Recently I've made several threads discussing a fear-aggression issue in the home. In short, my roommate and partner is sometimes confronted with a barking and growling female GSD when he ventures down the hallway past my office or the spare bedroom where her crate is. My partner has a very loving relationship with our GSD and this only appears to really happen when I'm not home. 

Thanks to people who responded to the thread, we implemented a number of suggestions but have had no real success in curbing the issue. We did recently foster a Husky puppy which kept our GSD plenty occupied and had no aggression issues during the foster puppy's stay with us (which was only a couple weeks). But now that life has "returned to normal", the issue is once again coming back to life.

I am ready to turn to a qualified trainer to seek out more formal advice. I've sent one message to "Michigan Dog Training", a local company run by a former police officer who was a K9 officer during his career.

Any other tips would be great!


----------



## Susan_GSD_mom (Jan 7, 2014)

Maybe another dog would be the answer if she did so well while the foster was there. I am sure she got more exercise while he was there, and I am sure her mind was on more than just your partner while the foster was there. To me it sounds like maybe she does need more mental stimulation, more play time, and another dog could help provide that. 

Susan


----------



## Debanneball (Aug 28, 2014)

How about if your partner was the only person to prepare the dog's food? He could mix it by hand, get his scent in it... Maybe that way the dog will accept him.. Or, as Susan said 'another dog'..


----------



## Twyla (Sep 18, 2011)

Disagree with additional dog until the issues with this dog is handled. 

For trainers, you could also locate the local club. A member may be able to refer you to an experienced trainer or may be a member there.

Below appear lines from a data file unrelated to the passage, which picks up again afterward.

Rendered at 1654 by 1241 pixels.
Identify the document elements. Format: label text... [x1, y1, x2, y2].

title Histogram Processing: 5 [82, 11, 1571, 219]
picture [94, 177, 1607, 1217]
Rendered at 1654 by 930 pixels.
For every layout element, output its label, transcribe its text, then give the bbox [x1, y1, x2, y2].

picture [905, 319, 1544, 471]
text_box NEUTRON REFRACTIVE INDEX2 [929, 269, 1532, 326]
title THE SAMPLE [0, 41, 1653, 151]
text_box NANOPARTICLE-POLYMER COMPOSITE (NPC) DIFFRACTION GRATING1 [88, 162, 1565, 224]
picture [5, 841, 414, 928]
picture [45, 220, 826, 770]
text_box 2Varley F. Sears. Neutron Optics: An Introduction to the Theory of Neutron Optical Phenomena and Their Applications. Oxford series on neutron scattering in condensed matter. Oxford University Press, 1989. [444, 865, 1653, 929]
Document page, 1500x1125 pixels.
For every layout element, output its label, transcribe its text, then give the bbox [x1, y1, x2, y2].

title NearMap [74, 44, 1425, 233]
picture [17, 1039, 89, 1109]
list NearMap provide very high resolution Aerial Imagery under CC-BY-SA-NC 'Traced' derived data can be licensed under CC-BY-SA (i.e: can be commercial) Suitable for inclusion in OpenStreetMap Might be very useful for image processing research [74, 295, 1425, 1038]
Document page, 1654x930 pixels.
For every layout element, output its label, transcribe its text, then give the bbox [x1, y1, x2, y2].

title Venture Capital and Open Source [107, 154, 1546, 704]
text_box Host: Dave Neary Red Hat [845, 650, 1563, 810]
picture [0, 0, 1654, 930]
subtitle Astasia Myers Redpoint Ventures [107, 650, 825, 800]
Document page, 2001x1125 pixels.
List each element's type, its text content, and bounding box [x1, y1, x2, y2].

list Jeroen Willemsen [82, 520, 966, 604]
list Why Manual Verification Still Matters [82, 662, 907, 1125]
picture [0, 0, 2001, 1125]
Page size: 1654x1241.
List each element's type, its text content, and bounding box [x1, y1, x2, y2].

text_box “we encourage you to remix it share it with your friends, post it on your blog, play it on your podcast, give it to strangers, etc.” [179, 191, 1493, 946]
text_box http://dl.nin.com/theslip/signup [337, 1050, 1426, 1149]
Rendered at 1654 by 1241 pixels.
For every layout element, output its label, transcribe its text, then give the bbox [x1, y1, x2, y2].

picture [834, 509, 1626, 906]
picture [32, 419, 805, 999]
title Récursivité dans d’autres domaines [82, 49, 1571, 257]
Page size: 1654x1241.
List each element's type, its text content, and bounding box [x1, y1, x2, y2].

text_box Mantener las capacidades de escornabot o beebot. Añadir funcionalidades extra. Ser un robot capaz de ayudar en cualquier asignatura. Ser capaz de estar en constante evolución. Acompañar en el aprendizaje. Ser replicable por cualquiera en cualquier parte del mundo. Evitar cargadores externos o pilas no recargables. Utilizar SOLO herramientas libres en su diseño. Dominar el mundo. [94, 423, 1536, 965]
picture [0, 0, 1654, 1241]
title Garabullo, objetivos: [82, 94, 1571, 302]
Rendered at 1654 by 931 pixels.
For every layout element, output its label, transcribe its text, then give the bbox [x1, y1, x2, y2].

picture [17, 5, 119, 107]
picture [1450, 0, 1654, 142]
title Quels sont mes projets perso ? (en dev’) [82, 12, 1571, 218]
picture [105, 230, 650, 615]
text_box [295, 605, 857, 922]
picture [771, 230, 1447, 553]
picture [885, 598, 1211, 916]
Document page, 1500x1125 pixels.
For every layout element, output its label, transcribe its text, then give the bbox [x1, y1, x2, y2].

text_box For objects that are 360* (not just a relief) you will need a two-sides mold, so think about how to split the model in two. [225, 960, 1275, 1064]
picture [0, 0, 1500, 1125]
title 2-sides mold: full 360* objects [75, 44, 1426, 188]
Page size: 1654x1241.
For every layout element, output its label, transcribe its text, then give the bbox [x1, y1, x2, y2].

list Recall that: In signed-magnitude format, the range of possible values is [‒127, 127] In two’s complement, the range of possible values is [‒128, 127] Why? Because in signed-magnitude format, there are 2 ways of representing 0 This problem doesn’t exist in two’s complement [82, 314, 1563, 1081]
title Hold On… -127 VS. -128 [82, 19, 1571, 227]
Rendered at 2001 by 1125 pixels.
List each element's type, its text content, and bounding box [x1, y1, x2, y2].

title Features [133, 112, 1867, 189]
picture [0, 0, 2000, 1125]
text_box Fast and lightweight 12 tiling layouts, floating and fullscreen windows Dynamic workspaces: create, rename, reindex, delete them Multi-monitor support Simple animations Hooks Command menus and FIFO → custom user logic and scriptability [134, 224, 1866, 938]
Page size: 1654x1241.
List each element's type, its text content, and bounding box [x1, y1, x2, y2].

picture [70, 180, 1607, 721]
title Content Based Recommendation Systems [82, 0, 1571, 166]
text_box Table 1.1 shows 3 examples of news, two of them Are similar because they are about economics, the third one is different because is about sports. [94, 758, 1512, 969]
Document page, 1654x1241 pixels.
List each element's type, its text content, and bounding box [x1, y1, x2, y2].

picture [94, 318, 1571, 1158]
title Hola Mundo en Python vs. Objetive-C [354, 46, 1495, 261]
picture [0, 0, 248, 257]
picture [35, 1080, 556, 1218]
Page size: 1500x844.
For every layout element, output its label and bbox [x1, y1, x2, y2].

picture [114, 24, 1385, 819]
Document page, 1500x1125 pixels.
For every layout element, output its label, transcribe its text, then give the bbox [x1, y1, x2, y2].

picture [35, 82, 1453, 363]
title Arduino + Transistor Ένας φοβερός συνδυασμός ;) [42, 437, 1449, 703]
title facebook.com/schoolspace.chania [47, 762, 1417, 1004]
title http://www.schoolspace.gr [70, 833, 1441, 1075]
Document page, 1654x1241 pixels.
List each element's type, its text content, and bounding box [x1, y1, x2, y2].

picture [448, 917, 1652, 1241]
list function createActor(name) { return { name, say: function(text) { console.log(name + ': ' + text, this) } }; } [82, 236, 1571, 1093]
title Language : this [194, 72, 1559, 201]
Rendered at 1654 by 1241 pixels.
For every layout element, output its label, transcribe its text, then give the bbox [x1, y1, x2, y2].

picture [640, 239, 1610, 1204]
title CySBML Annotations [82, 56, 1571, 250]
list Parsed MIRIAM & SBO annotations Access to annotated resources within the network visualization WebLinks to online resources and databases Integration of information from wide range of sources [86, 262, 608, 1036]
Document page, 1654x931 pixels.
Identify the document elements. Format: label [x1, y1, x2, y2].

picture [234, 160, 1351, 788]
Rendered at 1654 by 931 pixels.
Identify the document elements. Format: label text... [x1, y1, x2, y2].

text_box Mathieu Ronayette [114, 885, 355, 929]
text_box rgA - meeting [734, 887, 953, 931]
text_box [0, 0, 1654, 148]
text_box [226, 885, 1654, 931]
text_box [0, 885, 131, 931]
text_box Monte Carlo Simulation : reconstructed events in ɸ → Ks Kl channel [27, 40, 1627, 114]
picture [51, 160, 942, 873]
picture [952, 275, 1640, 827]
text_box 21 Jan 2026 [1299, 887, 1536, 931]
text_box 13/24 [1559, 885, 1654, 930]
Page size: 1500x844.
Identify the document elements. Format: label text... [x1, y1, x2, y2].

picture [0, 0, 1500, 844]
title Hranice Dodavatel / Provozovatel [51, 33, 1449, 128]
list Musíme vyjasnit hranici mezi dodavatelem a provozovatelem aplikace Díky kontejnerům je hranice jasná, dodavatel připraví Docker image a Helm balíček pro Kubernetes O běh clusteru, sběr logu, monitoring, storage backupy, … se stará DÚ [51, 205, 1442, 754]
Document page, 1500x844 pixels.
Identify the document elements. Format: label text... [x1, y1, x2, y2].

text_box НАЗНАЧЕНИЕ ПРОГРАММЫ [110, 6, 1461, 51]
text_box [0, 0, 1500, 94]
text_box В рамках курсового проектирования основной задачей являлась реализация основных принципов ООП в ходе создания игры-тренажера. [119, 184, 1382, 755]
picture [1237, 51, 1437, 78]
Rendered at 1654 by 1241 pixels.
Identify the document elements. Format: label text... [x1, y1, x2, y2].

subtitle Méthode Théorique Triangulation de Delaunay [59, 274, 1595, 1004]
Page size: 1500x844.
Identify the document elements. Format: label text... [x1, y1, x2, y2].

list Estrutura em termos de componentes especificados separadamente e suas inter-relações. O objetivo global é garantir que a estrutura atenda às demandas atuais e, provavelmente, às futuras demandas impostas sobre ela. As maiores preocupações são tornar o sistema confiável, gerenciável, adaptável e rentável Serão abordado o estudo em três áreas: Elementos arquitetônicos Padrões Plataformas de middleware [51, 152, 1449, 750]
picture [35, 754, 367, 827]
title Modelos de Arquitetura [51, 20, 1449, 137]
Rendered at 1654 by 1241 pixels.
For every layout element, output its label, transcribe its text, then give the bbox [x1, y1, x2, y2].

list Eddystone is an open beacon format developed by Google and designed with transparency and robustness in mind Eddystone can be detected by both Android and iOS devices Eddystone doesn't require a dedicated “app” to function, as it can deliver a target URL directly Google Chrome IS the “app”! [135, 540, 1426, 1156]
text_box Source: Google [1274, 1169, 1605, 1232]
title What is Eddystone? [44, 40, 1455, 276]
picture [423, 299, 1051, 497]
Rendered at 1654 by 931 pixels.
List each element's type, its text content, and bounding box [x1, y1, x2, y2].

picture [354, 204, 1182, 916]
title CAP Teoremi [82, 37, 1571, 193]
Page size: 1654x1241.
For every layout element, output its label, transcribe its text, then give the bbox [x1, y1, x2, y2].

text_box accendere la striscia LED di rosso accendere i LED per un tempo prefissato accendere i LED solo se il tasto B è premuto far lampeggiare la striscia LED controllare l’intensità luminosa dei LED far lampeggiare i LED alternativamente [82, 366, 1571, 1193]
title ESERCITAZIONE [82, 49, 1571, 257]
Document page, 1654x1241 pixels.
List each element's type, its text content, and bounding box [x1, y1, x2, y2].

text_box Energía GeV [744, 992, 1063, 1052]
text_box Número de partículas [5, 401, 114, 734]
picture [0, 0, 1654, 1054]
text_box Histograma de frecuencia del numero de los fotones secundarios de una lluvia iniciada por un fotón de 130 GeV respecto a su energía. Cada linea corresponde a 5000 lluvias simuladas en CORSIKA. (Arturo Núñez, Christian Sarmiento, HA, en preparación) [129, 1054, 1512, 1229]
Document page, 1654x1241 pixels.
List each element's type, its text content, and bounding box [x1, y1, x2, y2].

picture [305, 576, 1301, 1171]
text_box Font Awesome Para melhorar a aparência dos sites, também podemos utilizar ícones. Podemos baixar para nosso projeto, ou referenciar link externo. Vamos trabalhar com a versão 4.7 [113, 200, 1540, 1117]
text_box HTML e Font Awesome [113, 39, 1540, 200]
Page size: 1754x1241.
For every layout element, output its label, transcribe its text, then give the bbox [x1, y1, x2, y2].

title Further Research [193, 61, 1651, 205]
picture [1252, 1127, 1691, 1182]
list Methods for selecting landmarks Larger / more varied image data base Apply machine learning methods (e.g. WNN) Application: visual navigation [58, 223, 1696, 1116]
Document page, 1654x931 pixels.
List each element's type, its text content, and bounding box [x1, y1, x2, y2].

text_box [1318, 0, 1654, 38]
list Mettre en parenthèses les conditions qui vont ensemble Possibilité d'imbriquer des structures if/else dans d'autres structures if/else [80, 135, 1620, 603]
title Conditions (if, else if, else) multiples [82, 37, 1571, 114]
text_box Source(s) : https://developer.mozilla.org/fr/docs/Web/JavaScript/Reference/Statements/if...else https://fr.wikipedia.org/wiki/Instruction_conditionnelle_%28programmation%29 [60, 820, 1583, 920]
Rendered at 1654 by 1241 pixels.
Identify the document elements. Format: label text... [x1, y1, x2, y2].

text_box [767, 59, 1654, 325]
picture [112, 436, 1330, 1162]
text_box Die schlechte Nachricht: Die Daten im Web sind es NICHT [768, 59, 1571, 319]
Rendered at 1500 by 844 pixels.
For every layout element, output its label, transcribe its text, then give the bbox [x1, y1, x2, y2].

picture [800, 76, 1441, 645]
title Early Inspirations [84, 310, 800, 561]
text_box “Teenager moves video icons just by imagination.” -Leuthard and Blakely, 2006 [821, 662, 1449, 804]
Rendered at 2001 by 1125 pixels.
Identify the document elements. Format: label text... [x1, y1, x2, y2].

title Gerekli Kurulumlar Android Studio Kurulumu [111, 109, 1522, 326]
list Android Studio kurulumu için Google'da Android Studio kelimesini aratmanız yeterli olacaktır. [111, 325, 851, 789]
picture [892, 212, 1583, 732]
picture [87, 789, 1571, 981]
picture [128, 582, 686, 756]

In your other threads, you have resisted replying to the suggestion of a nanny cam. Since this behavior continues to occur with your partner; a video of it with you present and not present will be extremely helpful to the trainer.


----------



## Waffle Iron (Apr 3, 2012)

Well my non-response to the nanny-cam should not be taken as not wanting to do it. I am open to that idea, I just haven't purchased one. 

As far as my partner preparing Lanee's food, we serve her food equally, sometimes he does all week depending on our schedules and what's going on. 

I have gotten some good ideas from private messages too about how to go about finding a trainer. Thank you to those who have responded that way.


----------



## lhczth (Apr 5, 2000)

Common Scents Canine Center Inc Puppy Training Class Behavior Counseling

I am very familiar with the owner of this business, Steve Robinson. He knows GSD, but if he can't help he may have suggestions for who could. 

About Dogs LLC

Not as familiar with the above, but she did help a friend with a very spooky fear reactive GSD. Didn't fix the dog, but gave them tools to dealing with his fear.


----------



## Waffle Iron (Apr 3, 2012)

*Update!*

Wow, thanks! Common Scents Canine Center looks great. I have bookmarked that for future use.

But as an update: I reached out to Dan Morris Dog Training, which was recommended to me by a member here. I spoke with Dan Morris and have implemented some techniques to curb the aggression issue my partner has encountered in the hallway.

To sum it up: we are seeing great results! Working with Dan Morris has provided some great insight into what the problem is (Lanee not respecting my partner), and how to correct it.


----------



## lhczth (Apr 5, 2000)

Good. Glad you were able to find someone to help you. I am not familiar with Dan.


----------